(Dataset entries)
· · · · ·

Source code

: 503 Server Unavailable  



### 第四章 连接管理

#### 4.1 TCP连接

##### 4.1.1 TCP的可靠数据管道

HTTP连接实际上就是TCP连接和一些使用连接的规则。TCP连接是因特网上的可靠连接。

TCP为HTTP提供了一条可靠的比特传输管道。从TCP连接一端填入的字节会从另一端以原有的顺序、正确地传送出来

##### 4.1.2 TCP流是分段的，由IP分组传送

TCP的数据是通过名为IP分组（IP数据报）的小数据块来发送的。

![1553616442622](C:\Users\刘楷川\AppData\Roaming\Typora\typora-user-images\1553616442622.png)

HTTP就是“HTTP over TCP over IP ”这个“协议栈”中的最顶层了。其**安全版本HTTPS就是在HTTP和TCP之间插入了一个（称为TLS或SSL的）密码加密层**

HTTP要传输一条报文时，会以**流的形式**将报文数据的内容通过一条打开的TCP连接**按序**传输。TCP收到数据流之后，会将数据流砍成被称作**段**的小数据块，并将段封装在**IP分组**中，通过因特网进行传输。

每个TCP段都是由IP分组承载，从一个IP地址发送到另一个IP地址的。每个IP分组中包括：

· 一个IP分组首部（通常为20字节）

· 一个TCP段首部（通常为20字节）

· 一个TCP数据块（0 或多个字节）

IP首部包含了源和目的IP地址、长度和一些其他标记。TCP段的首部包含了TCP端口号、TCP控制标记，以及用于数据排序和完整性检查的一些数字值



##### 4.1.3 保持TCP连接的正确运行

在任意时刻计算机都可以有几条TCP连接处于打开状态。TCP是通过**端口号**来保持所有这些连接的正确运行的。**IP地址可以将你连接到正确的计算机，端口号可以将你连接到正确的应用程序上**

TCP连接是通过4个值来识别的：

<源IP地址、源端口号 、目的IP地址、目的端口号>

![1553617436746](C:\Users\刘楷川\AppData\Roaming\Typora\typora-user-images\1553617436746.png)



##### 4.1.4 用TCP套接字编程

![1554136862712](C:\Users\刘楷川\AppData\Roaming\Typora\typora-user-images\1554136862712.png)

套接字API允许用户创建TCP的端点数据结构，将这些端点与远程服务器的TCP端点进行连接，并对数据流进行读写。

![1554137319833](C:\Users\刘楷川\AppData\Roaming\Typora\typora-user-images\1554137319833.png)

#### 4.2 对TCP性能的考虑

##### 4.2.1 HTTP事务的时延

· · · · ·

Which of the lines above contain "AppData"? Return them all.

![1553616442622](C:\Users\刘楷川\AppData\Roaming\Typora\typora-user-images\1553616442622.png)
![1553617436746](C:\Users\刘楷川\AppData\Roaming\Typora\typora-user-images\1553617436746.png)
![1554136862712](C:\Users\刘楷川\AppData\Roaming\Typora\typora-user-images\1554136862712.png)
![1554137319833](C:\Users\刘楷川\AppData\Roaming\Typora\typora-user-images\1554137319833.png)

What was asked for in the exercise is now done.